BASSETERRE, St. Kitts (AP) — The U.S. Treasury has alerted financial institutions that some people are abusing a citizenship-by-investment program in St. Kitts & Nevis, which has become increasingly reliant on revenue from selling citizenship to foreigners.
The tiny Caribbean nation, less than twice the size of Washington D.C., offers foreigners a very fast path to citizenship in exchange for a minimum real estate investment of $400,000 or a $250,000 donation. It has long insisted its background checks are thorough and the program is well managed, although there has been little public accounting.
But the U.S. Financial Crimes Enforcement Network said in an advisory issued Tuesday that St. Kitts' program "maintains lax controls as to who may be granted citizenship," and as a result, "illicit actors, including individuals intending to use the secondary citizenship to evade sanctions, can obtain a SKN passport with relative ease."
It also believes Iranian nationals are continuing to obtain passports through the islands even though St. Kitts announced last year that all Iranians were barred from getting local citizenship.

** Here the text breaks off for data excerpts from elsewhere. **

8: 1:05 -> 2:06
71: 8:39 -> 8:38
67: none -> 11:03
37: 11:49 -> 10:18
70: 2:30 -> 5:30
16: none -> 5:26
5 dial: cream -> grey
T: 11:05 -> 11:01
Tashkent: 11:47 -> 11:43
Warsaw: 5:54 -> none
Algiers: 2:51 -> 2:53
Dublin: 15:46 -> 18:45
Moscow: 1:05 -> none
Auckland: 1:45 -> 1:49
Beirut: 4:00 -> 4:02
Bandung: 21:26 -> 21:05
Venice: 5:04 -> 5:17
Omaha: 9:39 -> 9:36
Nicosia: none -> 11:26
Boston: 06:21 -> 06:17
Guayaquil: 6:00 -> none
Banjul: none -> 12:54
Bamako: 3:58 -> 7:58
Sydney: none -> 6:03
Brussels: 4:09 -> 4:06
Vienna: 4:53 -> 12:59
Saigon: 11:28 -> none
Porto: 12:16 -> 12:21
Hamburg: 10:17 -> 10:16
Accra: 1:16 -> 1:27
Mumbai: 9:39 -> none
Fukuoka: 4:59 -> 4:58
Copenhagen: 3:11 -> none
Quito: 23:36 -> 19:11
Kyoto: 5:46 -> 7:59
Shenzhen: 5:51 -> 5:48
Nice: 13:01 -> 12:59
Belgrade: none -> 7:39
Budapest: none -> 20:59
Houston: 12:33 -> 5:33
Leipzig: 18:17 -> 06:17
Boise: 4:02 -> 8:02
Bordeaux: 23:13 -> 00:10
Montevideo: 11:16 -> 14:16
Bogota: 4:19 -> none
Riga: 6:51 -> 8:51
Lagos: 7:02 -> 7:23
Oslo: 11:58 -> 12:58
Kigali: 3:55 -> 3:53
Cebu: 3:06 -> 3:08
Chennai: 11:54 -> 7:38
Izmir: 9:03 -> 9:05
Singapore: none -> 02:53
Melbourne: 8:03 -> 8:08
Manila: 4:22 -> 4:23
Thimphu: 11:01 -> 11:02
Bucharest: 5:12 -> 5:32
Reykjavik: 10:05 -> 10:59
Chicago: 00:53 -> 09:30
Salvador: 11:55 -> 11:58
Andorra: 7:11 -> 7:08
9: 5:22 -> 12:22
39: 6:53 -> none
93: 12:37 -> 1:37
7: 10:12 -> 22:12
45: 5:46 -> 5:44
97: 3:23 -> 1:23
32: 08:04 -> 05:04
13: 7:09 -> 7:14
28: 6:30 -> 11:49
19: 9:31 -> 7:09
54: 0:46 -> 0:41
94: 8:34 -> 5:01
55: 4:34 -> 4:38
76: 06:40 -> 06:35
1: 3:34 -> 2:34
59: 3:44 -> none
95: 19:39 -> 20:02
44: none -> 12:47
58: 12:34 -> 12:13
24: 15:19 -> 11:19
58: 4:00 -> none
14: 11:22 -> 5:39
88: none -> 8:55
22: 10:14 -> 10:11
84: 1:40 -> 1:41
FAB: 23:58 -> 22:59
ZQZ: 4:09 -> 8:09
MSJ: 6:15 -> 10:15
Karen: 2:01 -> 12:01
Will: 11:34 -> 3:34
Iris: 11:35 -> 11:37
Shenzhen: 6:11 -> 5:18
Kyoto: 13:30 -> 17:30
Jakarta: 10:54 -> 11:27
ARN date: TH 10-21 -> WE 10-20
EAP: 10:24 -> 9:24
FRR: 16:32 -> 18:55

In a Thursday statement, Prime Minister Denzil Douglas said officials are determining "what changes, if any, should be made to the program." He said he was "very pleased" that the U.S. had uncovered evidence that certain economic citizens were using their St. Kitts passports to facilitate unlawful financial transactions.
By midday, the islands' Cabinet announced that all applications for St. Kitts' economic citizenship program will be sent to "some of our closest allies in crime-fighting, including the FBI, Scotland Yard, the Royal Canadian Mounted Police and Interpol."